A well-funded attack
Still, Holden said that it’s unlikely that criminals are “coat-tailing” on the Izz ad-Din al-Qassam group’s attacks just yet. “It would have to be one of the incidences where the attackers can tell the site is down, [but then they] wouldn’t be able to get in anyhow. So it’s not as likely.”
But even if the group behind the attacks isn’t profiting from them, Holden said it’s clear that there are very real investments being made in their activities—maybe not in servers or hard assets, but in the form of countless hours of maintenance of the botnet by finding new servers to exploit, and further development of attacks.

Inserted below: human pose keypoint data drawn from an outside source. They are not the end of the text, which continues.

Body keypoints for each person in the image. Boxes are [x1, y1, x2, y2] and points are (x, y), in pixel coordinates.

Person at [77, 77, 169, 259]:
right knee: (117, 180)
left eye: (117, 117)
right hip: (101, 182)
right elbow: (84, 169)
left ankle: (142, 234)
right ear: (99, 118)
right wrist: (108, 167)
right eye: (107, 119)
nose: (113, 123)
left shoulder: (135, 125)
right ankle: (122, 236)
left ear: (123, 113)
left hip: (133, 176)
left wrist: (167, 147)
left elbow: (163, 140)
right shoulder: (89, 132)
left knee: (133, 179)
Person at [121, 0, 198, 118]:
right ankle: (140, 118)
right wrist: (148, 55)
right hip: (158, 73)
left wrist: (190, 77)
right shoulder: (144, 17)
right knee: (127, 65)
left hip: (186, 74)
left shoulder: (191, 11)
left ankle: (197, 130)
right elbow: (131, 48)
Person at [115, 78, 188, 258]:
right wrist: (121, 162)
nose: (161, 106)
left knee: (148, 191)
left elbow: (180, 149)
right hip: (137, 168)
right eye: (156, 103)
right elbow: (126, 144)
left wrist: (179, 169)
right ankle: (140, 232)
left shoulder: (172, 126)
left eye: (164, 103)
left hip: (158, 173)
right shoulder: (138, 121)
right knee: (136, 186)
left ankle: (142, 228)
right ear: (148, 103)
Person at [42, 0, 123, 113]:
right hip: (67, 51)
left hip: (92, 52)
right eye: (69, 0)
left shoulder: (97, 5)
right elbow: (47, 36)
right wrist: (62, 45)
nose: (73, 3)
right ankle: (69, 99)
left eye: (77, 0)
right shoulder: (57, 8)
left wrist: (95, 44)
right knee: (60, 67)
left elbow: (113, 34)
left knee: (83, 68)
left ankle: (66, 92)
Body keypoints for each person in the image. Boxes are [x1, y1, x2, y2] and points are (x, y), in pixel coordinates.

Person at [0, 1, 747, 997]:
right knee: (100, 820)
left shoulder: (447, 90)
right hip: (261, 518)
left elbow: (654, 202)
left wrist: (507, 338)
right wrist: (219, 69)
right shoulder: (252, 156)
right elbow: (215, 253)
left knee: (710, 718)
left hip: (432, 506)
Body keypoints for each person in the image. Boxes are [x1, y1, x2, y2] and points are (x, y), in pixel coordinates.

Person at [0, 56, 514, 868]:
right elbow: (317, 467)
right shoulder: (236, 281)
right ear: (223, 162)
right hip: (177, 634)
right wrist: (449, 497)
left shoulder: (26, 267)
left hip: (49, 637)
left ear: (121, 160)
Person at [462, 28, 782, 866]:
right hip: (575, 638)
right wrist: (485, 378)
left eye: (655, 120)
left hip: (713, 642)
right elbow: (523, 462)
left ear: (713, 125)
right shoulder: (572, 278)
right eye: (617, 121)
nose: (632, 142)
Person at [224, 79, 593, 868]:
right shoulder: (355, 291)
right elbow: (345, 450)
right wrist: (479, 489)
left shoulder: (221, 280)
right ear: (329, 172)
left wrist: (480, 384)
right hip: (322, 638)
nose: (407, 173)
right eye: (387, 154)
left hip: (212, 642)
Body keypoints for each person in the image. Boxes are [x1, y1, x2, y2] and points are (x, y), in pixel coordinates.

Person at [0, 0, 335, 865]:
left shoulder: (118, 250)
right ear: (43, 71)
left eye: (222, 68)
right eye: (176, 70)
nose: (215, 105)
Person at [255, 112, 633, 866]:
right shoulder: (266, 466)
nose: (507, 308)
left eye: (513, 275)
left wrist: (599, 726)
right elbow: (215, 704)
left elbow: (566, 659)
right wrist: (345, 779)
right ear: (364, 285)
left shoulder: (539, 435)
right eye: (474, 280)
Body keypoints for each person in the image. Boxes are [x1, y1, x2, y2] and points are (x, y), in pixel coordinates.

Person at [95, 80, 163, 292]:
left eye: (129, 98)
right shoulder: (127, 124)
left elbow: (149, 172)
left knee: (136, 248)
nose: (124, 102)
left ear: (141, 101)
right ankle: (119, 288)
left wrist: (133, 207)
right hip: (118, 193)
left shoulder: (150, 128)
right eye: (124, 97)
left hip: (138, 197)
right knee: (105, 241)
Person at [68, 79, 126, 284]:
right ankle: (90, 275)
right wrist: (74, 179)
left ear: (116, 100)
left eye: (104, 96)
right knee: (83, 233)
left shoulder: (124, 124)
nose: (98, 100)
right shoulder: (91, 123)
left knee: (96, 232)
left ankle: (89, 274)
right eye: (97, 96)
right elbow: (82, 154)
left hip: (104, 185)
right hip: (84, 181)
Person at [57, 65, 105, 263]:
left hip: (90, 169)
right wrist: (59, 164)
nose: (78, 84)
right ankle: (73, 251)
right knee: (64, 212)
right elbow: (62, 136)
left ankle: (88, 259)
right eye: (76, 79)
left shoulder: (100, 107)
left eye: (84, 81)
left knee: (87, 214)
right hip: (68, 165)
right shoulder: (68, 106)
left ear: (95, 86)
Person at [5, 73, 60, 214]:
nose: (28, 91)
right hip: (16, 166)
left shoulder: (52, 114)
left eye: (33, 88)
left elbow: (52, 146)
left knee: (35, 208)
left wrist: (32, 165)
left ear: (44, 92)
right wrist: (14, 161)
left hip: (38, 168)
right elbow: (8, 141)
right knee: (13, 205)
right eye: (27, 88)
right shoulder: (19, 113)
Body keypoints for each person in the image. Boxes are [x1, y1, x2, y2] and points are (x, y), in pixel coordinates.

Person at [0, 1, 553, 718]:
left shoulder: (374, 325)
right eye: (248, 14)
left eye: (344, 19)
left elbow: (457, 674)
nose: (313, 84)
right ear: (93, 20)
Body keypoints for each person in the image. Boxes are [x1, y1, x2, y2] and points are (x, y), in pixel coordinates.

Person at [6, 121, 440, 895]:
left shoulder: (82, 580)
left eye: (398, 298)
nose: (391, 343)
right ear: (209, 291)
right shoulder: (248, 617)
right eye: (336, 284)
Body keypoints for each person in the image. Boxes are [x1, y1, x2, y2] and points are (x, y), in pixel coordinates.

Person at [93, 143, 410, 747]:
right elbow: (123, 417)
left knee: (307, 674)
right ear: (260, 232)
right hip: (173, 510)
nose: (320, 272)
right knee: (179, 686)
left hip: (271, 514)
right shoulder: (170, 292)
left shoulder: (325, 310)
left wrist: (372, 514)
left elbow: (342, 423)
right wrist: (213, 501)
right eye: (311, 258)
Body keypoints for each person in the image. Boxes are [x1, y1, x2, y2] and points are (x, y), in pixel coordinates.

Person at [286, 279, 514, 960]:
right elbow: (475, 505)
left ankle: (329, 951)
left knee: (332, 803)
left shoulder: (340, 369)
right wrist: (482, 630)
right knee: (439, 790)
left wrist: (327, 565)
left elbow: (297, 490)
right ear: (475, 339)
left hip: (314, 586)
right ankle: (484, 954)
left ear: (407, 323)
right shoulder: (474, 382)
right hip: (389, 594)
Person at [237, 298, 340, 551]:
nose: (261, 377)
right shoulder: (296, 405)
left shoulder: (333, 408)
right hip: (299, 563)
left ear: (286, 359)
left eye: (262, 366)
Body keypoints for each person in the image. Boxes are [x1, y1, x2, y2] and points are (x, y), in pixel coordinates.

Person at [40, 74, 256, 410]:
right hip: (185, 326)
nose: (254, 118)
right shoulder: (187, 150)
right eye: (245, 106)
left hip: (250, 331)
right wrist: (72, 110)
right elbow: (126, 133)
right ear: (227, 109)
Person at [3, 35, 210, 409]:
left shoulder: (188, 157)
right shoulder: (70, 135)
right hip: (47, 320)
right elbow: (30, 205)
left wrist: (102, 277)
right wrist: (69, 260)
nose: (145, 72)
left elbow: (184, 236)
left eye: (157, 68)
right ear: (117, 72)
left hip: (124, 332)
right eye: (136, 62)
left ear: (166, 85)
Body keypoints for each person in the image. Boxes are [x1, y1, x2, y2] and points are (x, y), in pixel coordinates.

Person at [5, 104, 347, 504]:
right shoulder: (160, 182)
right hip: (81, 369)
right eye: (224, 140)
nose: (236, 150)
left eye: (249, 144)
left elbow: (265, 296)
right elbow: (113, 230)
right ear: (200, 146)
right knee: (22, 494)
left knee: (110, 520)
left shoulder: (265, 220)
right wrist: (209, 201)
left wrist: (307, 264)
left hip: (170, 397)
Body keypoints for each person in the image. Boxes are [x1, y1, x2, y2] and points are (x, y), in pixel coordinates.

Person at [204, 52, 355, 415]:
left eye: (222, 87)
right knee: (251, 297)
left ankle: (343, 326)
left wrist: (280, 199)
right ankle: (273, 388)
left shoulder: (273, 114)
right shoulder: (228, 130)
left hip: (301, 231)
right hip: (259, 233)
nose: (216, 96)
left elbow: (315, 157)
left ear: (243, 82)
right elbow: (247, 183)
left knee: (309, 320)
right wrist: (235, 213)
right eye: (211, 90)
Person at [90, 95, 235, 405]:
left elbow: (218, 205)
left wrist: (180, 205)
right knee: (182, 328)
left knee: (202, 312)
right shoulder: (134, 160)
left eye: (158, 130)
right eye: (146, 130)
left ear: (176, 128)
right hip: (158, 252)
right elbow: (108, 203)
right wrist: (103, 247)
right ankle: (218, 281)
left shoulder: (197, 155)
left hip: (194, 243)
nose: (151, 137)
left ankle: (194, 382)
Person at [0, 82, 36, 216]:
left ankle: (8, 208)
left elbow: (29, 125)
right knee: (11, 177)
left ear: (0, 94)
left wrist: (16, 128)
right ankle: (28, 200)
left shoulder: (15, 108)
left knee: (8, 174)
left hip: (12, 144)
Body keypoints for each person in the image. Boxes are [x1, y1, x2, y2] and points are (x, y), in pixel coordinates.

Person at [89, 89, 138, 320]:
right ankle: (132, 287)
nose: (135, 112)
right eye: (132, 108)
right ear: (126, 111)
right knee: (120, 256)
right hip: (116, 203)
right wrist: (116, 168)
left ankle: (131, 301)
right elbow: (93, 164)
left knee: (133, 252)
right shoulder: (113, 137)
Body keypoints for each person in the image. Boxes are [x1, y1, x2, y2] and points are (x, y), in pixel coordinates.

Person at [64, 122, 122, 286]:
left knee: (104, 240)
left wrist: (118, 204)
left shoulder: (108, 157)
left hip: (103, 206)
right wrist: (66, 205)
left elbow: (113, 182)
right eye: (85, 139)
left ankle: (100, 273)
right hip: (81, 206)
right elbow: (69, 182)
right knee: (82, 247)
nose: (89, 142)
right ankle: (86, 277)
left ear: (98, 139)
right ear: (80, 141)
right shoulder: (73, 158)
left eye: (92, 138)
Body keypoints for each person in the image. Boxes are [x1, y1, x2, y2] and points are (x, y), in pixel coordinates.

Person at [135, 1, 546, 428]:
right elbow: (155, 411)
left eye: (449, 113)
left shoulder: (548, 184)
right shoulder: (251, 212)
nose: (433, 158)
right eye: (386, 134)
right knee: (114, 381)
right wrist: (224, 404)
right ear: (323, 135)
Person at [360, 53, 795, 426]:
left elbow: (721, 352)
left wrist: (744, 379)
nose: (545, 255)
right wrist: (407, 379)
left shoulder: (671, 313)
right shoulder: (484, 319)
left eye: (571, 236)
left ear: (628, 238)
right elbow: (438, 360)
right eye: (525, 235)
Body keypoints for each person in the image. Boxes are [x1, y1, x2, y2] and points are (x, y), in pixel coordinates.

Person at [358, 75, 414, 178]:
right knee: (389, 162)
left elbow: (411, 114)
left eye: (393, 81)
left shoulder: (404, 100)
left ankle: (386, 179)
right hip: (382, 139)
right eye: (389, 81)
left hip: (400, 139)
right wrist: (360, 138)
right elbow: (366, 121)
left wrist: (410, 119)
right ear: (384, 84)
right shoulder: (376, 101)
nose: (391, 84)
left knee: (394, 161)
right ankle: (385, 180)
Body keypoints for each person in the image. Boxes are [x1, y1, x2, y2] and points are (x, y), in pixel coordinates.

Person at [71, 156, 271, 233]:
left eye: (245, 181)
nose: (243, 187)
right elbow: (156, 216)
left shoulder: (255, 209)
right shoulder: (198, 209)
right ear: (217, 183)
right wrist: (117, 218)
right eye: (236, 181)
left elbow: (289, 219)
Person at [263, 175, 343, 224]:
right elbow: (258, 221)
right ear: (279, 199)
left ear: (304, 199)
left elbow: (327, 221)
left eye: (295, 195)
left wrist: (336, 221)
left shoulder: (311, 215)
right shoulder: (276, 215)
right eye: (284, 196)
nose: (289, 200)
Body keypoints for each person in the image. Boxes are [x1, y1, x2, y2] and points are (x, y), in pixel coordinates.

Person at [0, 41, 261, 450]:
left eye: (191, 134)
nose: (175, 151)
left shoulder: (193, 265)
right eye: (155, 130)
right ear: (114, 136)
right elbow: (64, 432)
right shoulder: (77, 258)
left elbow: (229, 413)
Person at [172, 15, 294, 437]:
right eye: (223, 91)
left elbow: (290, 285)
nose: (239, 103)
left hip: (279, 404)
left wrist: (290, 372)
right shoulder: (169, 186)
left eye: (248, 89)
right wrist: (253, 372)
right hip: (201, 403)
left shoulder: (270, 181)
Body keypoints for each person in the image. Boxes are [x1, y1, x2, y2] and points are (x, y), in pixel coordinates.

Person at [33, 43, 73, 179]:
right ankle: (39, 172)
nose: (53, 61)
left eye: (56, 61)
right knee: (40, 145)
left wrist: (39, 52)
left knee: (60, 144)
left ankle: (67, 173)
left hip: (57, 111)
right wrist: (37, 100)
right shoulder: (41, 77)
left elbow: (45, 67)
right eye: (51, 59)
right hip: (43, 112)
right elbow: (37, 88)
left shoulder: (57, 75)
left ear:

“Regardless of who’s behind this,” Holden said, “it has to be funded at some level. Even if it’s hacktivists, it’s got to be funded hacktivism.” That, he says, is because of both the amount of time dedicated to the attack, and to its ongoing refinement. “It’s not that these are the most sophisticated things in the world,” he explained, “but it has been getting more sophisticated, and it’s growing.”
The goal of the investment in the botnet hasn’t been to create the sort of massive DDoS launched on Spamhaus this week. Rather, Holden said, the goal seems to have “mainly been around being able to attack multiple targets. They’re not interested in the biggest DDoS they can make—they’re more interested in creating constant pressure to prove whatever they’re trying to prove. They’re in it for the long haul.”